Courbin, F.[Universidad Católica de Chile, Departamento de Astronomia y Astrofisica, Casilla 306, Santiago 22, Chile; and Institut d'Astrophysique et de Géophysique de Liège, Avenue de Cointe 5, B-4000 Liège, Belgium;]
Magain, Pierre[Université de Liège - ULg > Département d'astrophys., géophysique et océanographie (AGO) > Astrophysique et traitement de l'image >]
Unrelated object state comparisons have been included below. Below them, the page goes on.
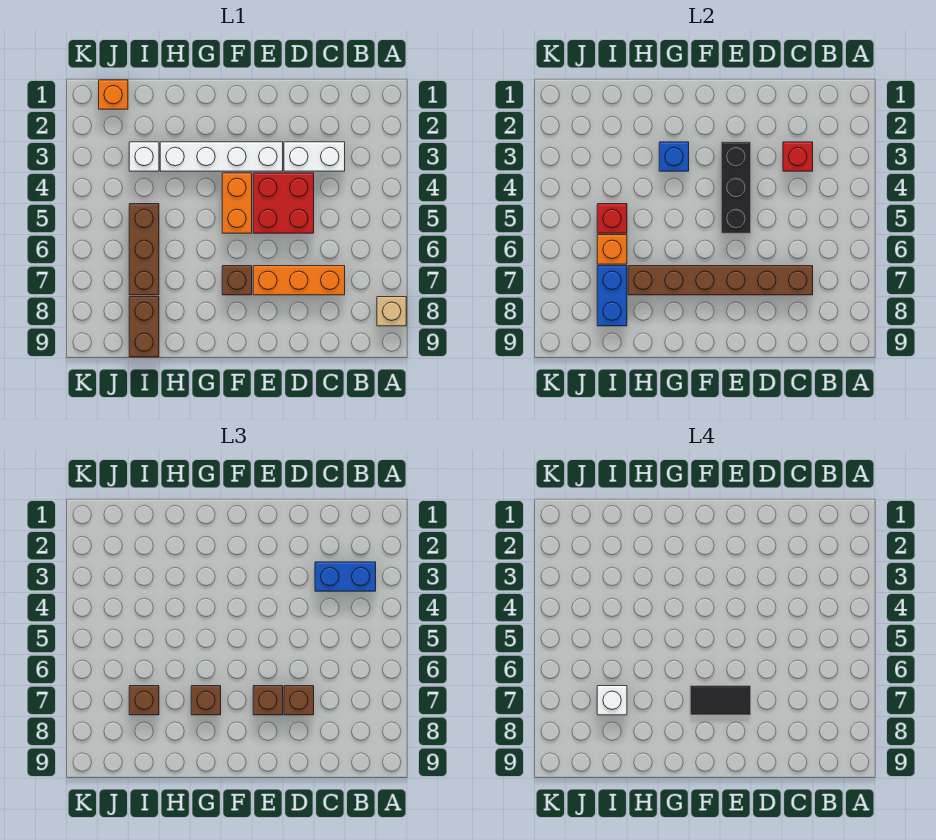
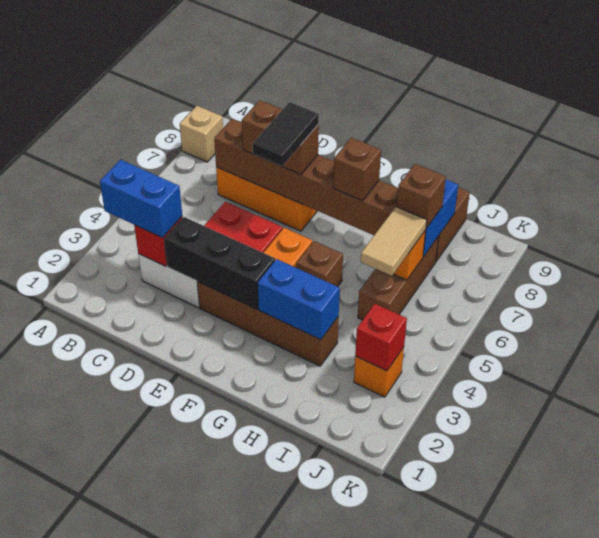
white 1x4 brick [160,142,283,171] -> brown 1x4 brick [197,282,339,366]
black 1x3 brick [721,142,751,233] -> black 1x3 brick turned to [164,217,275,309]
black 1x2 tile [690,686,751,715] -> black 1x2 tile turned to [253,102,319,166]
brown 1x1 brick [222,266,252,295] -> brown 1x1 brick moved to [297,241,343,287]
blue 1x1 brick [659,142,689,171] -> blue 1x2 brick [258,259,340,340]
white 1x1 brick [129,142,159,171] -> none
red 1x1 brick [597,204,627,233] -> red 1x1 brick moved to [355,304,407,371]
none -> tan 1x2 tile [361,207,427,276]
white 1x1 brick [597,686,627,715] -> none
orange 1x1 brick [99,80,128,109] -> orange 1x1 brick moved to [354,347,404,397]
[en] A method for spatial deconvolution of spectra is presented. It follows the same fundamental principles as the ``MCS image deconvolution algorithm'' recently developed by Magain, Courbin, & Sohy and uses information contained in the spectrum of a reference point-spread function to spatially deconvolve spectra of very blended sources. An improved resolution rather than an infinite one is aimed at, overcoming the well-known problem of ``deconvolution artifacts.'' As in the MCS algorithm, the data are decomposed into a sum of analytical point sources and a numerically deconvolved background so that the spectrum of extended sources in the immediate vicinity of bright point sources may be accurately extracted and sharpened. The algorithm has been tested on simulated data including seeing variation as a function of wavelength and atmospheric refraction. It is shown that the spectra of severely blended point sources can be resolved while fully preserving the spectrophotometric properties of the data. Extended objects ``hidden'' by bright point sources (up to 4-5 mag brighter) can be accurately recovered as well, provided the data have a sufficiently high total signal-to-noise ratio (200-300 per spectral resolution element). Such spectra are relatively easy to obtain, even down to faint magnitudes, within a few hours of integration time with 10 m class telescopes.